Yet whilst they are structurally similar, the two games play in strikingly different ways. The Bioshock games are a cataclysm within a circus, all action and spectacle, whereas System Shock 2 is about scavenging and survival. The former explores grand political and philosophical ideas, the latter simply presents to us a struggle for existence, as the squishy, organic Many clash with synthetic AI, with you trapped in the middle of this inedible sandwich.
Artificial Intelligence is a massive component of System Shock 2 on both narrative and mechanical levels. Built with Looking Glass’ famous Dark engine, it utilised the same tech that powered Thief, and the standout feature of the Dark Engine was how its sound system was interwoven with its AI system. Consequently, AI could locate and respond to sounds made by the player, and even sounds made by other AI. This in turn influenced another major theme of the game: horror.
System Shock 2 is frequently cited as one of the scariest games ever made. Despite the suggestive title, however, it never really tries to shock you. Enemies patrol freely through the Von Braun’s metal halls, and you frequently hear them before you see them. Nothing leaps out of vents making weird gargling noises a-la Dead Space. Instead of cheap thrills there is a constant sensation of dread, upheld by the knowledge that you are being perpetually hunted, that something might attack at any moment. Worse, the longer you hang around, the more desperate the own situation becomes as ammo, health and psionic energy are expended with each encounter.
-------
Tasks to carry out ▸
1 - Translate this sentence from the System Shock 2 passage into Spanish: "System Shock 2 is frequently cited as one of the scariest games ever made."
2 - Reproduce the System Shock 2 passage word for word, from "Artificial Intelligence is" to "the game: horror.".
3 - Using the System Shock 2 passage, decide whether each statement agrees with it. Answer yes or no, quoting the words that settle it. (a) The engine behind System Shock 2 also powered Thief. (b) In System Shock 2, enemies frequently leap out of vents. (c) The game's AI could respond to sounds made by other AI.
The data below comes from an unrelated source.
-------
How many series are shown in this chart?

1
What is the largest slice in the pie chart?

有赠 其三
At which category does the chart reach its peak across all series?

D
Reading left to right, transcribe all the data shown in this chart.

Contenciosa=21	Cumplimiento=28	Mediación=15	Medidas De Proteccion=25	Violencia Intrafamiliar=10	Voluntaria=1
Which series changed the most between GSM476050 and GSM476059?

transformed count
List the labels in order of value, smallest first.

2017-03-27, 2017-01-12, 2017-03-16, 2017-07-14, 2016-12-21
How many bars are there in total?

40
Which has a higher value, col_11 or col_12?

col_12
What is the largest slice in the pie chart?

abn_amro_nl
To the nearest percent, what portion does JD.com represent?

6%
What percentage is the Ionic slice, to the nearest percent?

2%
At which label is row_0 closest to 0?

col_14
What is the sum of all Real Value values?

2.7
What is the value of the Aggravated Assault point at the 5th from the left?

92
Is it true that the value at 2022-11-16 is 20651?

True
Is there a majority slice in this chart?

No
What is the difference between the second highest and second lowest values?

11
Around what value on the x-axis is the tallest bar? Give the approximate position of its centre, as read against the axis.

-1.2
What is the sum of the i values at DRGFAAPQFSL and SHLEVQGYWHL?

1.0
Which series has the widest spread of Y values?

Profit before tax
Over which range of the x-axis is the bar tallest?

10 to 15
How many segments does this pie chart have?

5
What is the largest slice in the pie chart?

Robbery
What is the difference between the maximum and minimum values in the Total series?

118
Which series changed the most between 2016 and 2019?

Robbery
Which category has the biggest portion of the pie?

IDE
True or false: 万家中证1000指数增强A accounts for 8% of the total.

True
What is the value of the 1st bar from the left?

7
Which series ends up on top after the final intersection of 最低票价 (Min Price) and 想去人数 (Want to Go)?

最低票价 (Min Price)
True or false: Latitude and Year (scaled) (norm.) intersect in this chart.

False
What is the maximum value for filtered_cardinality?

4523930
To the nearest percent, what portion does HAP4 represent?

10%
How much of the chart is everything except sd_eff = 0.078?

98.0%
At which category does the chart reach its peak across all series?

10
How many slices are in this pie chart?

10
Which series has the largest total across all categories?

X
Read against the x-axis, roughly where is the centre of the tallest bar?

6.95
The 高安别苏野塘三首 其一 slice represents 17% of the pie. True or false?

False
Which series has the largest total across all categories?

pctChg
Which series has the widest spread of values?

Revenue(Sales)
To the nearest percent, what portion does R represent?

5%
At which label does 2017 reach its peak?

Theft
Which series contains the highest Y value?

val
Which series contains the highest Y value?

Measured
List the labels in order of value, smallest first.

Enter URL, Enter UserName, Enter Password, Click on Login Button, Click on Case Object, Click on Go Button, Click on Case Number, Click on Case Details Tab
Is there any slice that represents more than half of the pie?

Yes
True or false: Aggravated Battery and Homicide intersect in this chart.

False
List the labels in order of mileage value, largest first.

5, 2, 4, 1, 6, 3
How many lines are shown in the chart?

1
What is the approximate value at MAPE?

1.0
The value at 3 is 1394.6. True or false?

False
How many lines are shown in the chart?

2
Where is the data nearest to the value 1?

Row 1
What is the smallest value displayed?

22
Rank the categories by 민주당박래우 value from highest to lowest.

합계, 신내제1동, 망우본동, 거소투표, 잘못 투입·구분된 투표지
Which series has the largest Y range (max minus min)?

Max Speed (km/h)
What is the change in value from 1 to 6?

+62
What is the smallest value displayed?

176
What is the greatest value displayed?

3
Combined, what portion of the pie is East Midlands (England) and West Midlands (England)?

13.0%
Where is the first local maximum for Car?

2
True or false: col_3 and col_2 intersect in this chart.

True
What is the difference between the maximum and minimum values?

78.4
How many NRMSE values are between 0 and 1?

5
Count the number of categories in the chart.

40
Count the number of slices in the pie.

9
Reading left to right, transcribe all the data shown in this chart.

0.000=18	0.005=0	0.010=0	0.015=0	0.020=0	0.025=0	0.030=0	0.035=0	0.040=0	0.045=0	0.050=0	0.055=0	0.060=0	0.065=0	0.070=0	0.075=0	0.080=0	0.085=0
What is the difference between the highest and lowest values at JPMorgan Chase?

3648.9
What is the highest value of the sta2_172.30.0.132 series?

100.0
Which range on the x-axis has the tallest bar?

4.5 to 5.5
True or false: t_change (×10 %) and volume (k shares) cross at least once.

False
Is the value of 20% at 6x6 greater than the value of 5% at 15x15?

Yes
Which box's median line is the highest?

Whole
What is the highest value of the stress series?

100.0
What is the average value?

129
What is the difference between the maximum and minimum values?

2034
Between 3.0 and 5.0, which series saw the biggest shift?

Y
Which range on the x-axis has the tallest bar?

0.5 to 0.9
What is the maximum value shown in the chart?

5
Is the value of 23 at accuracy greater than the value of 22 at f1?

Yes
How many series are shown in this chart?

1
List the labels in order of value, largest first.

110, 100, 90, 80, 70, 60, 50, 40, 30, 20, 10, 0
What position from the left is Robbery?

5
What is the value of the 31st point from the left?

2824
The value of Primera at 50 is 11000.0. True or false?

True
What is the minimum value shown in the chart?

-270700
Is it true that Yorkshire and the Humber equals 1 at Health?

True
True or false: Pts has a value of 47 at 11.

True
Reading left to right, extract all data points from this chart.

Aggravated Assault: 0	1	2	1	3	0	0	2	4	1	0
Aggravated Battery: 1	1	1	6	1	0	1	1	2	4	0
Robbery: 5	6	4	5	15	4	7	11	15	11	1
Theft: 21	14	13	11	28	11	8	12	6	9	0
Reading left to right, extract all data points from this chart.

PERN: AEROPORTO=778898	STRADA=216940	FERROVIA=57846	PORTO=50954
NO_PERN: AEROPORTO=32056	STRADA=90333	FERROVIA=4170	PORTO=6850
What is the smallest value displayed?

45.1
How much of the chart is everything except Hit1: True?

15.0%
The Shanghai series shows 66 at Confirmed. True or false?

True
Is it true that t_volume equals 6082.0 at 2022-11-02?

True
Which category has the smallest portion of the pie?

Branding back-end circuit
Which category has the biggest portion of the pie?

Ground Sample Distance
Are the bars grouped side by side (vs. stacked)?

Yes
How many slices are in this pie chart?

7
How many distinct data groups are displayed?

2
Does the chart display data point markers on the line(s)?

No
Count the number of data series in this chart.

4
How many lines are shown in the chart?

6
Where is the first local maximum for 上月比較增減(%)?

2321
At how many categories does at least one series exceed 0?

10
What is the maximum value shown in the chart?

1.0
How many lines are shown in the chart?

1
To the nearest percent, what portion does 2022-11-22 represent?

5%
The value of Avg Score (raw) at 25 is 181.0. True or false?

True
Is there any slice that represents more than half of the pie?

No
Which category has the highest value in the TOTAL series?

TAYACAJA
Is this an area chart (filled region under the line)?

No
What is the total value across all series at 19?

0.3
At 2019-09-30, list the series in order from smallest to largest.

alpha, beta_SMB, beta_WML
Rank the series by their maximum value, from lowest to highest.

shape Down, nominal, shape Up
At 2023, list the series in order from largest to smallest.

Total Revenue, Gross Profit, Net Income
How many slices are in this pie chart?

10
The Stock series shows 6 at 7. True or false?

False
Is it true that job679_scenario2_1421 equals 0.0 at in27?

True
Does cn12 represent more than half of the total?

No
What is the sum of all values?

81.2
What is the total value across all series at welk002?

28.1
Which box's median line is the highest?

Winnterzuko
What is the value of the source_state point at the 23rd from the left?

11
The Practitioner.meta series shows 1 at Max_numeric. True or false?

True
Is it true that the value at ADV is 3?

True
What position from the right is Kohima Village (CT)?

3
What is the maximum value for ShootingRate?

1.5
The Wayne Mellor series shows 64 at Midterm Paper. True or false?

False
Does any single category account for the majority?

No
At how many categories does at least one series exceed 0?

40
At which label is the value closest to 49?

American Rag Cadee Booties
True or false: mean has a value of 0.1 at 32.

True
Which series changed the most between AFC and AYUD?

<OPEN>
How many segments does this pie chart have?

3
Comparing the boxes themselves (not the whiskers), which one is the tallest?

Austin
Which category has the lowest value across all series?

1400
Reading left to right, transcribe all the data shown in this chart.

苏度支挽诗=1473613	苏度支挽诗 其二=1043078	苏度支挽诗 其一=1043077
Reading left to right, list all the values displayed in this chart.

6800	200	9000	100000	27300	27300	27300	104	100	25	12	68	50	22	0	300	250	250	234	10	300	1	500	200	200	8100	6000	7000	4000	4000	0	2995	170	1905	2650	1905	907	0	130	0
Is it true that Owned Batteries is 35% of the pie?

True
-------
Responses for each task ▸
1 - System Shock 2 se cita con frecuencia como uno de los juegos más aterradores jamás creados.

2 -
Artificial Intelligence is a massive component of System Shock 2 on both narrative and mechanical levels. Built with Looking Glass’ famous Dark engine, it utilised the same tech that powered Thief, and the standout feature of the Dark Engine was how its sound system was interwoven with its AI system. Consequently, AI could locate and respond to sounds made by the player, and even sounds made by other AI. This in turn influenced another major theme of the game: horror.

3 -
(a) Yes: "it utilised the same tech that powered Thief"
(b) No: "Nothing leaps out of vents making weird gargling noises a-la Dead Space."
(c) Yes: "and even sounds made by other AI"